Stress Enhancement of Fear Learning in Juvenile Rats

Document Type

Abstract

Publication Date

10-13-2012

Abstract

Fear conditioning provides an ideal model for investigations of learning and memory processes. In addition, it has been used to model aspects of emotion dysregulation related to anxiety disorders. Fear conditioned freezing behavior is typically proportional to the number and magnitude of the footshocks used during conditioning. However, exposure to a significant stressor prior to fear conditioning can produce a disproportionately enhanced fear response (stress-enhanced fear learning, SEFL). In adult rats, exposure to an initial stressor (15 unsignalled footshocks) dramatically increases subsequent fear conditioning to a novel context or discrete tone CS. SEFL has been shown to persist for at least 3 months in adult rats, though little is known regarding the establishment and persistence of SEFL in rats exposed to the initial stress early in life.
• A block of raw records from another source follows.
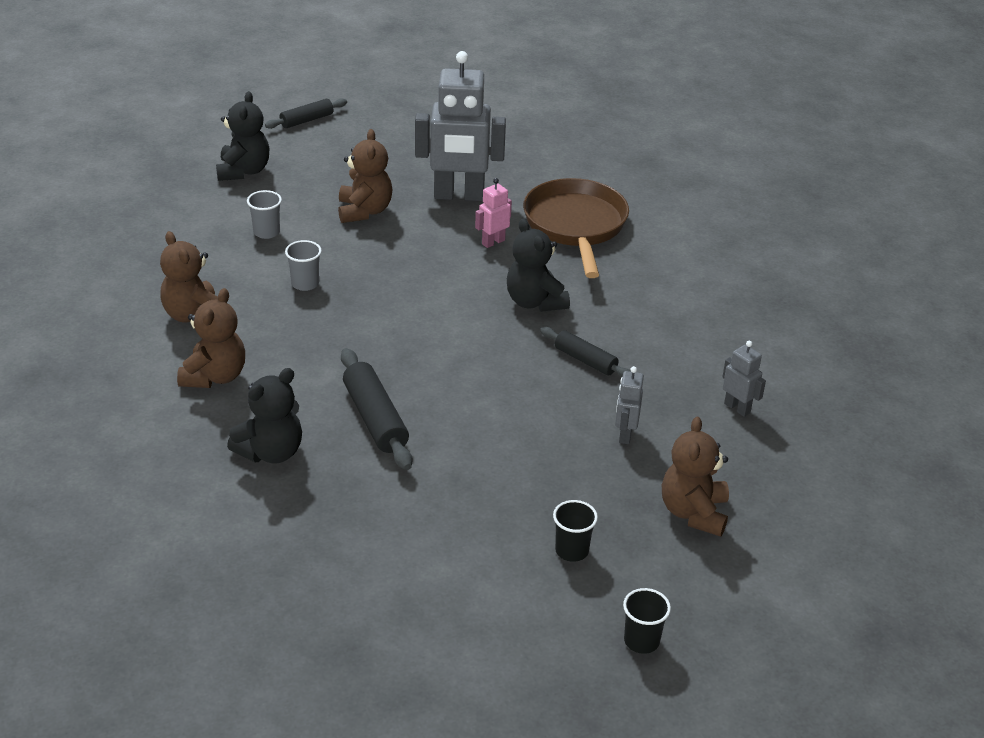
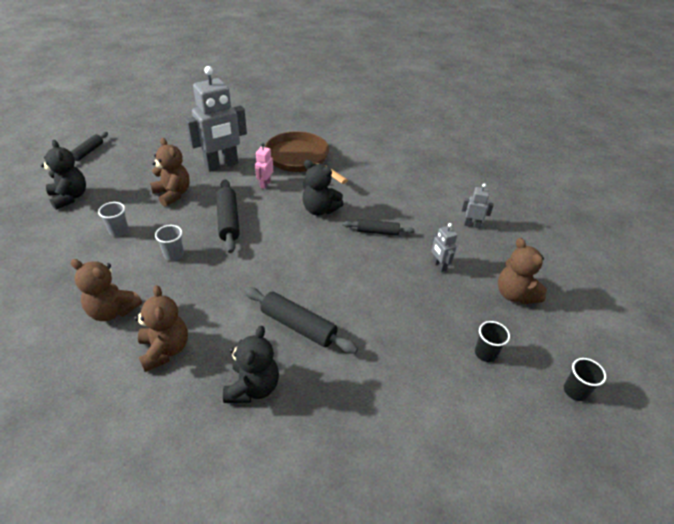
camera: 35 degrees left, 5 degrees up
none -> black rolling pin [216,179,240,253]

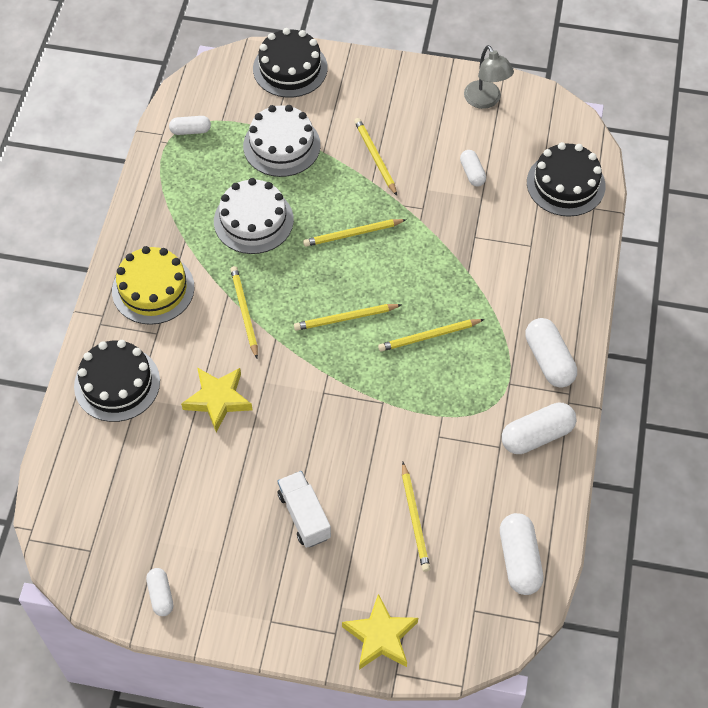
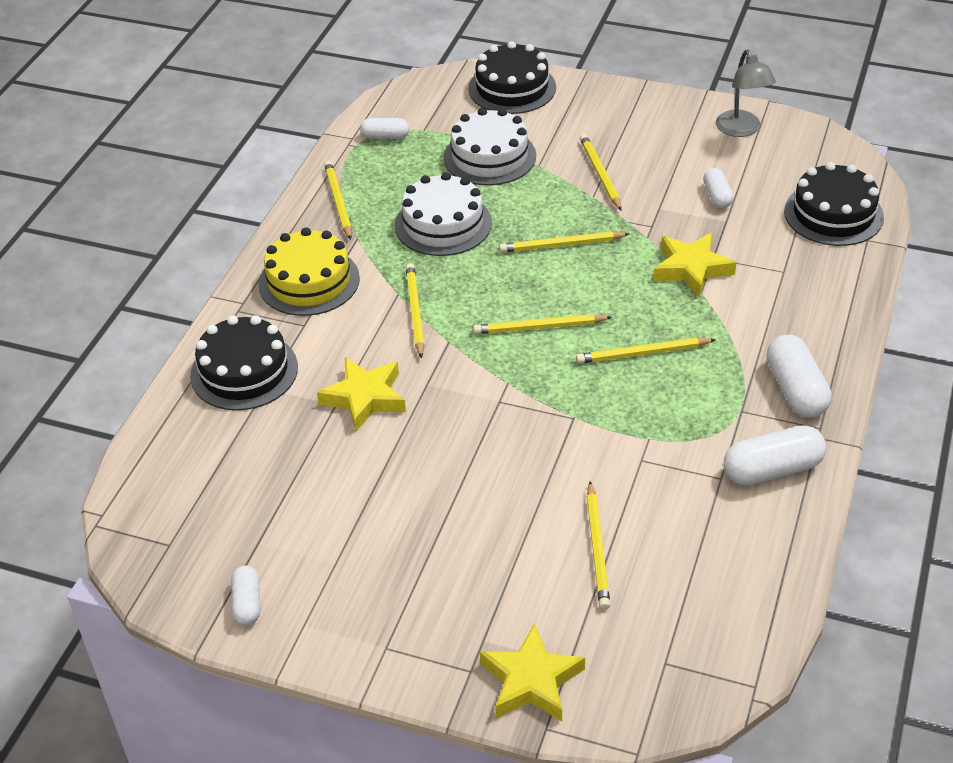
camera: 10 degrees right, 15 degrees down
white truck [278,471,331,548] -> none
white capsule [500,513,544,595] -> none
none -> yellow pencil [324,161,352,240]
none -> yellow star [653,233,737,298]

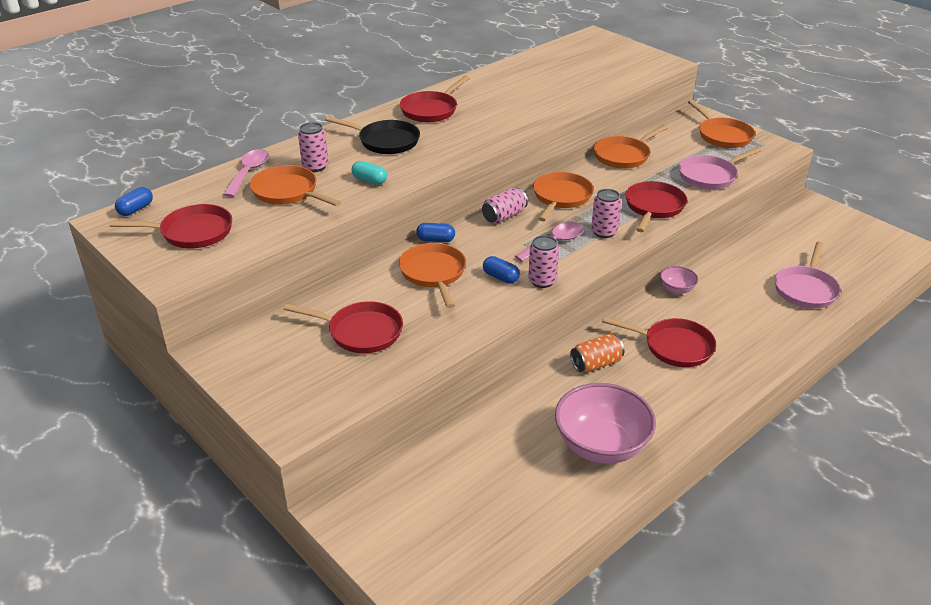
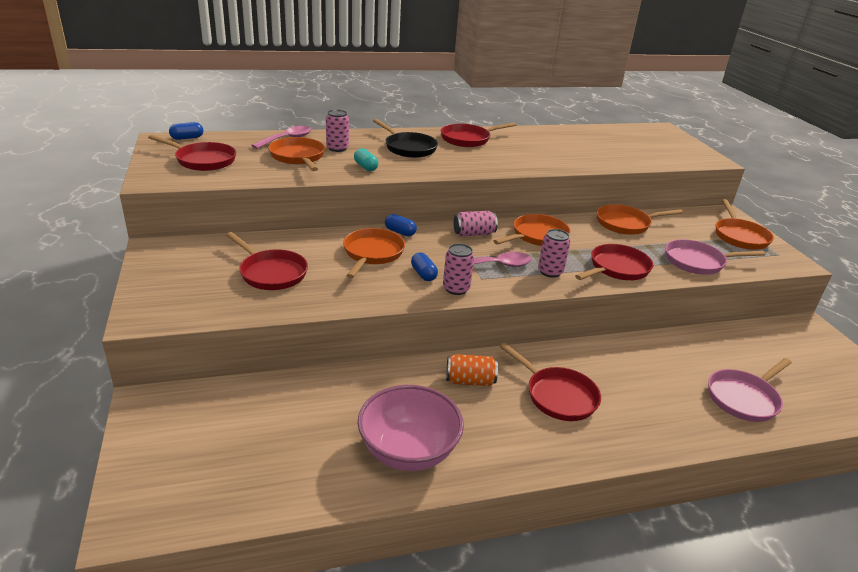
camera: 25 degrees right, 5 degrees down
pink bowl [660,266,698,294] -> none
The present series of experiments assessed this by exposing juvenile rats to 0 or 15 footshocks in one context (stress exposure) on postnatal day 17 (PND17). Subsequently, these rats were given 0 or 1 footshock(s) in a second, novel context (fear conditioning) on postnatal day 18, 24, or 90. Rats were tested for fear of both contexts over the next two consecutive days. Results indicate enhanced fear conditioning to the second context in rats previously exposed to 15 footshocks, regardless of age. Interestingly, rats that received 1-footshock fear conditioning on PND18 and no prior stress exposure show no context fear conditioning. By contrast, rats fear conditioned on PND24 or PND90 with no prior stress exposure show significant 1-footshock fear conditioning. Taken together, these data suggest that footshock stress exposure enhances subsequent fear learning, even in very young rats that do not normally show fear conditioning.

Comments

Abstract from the 42nd Annual Meeting of the Society for Neuroscience, New Orleans, LA, October 13-17, 2012.